_Exercise directions_
Continue the study notes on the AWS Certified Solutions Architect exam from their last line.
** Start Document segment **
6 minute read

I’ve been doing a Udemy course as a preparation for the AWS Certified Solutions Architect - Associate. These are my summary notes

AWS Certified Solutions Architect - Associate

Exam

  • 130 minutes
  • 60 questions
  • Results are between 100 - 1000, pass: 720
  • Scenario based qestions

IAM

  • Users
  • Groups
  • Roles
  • Policis

Users are part of Groups Resources have Roles : i.e, for an instance to connect to S3, it needs to have a role All the User groups and Roles get their permissions are through Policies, which are defined by json:

# God mode policy
{
    "Version":"2019-01-01",
    "Statement": [
        {
            "Effect": "Allow",
            "Action": "*",
            "Resource": "*"
        }
    ]
}

(Creating policies is not part of the exam)
** End Document segment **
** Start Data extract **
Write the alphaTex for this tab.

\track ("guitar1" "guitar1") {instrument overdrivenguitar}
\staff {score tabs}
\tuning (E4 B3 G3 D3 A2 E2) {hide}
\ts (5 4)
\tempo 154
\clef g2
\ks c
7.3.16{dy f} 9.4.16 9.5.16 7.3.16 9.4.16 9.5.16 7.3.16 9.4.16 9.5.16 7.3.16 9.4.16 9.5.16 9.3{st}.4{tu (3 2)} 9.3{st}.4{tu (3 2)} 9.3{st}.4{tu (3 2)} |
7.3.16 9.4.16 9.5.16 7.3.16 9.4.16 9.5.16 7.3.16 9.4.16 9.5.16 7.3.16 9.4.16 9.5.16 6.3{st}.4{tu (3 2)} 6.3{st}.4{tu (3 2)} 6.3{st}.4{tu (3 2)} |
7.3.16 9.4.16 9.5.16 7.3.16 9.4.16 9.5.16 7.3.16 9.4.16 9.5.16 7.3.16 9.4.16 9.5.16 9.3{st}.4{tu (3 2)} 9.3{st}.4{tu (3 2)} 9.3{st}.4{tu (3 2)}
** End Data extract **
_Result of the task_
General

  • IAM is cross-regional
  • “root account” is the account created with the first setup of the AWS account, and has complete Admin access.
  • New users have no permissions until assigned
  • New users are assinged Access Key Id and Secret Access Keys when created, for the api access.

S3

  • Key - Value Object based, with metadata and versioning
  • Has access control lists
  • Max 5TB file size
  • Buckets are universal namespace (https://s3-{region}.amazonaws.com/{bucket})

Consistency model:

  • Read After Write consistency - object will be availabe for readdirectly after being written
  • Eventual consistency for overwrite PUTS and DELETES

Storage Tiers/Classes

  • S3 Standatrd - 99.99% availability, 99.999999999% durability, cross-devices, cross-facilities redundancy, designed to sustain loss of 2 facilities at the same time.
  • S3 - IA (infrequently access) - for data accessed less frequently. Lower storage fee, but has a retrieval fee. S3 One Zone - IA : the same as IA, only in 1 AZ. (cheaper)
  • Glacier: Very cheap, archival only. Standard retrieval time takes 3 - 5 hours.

Cross Region Replication (CRR)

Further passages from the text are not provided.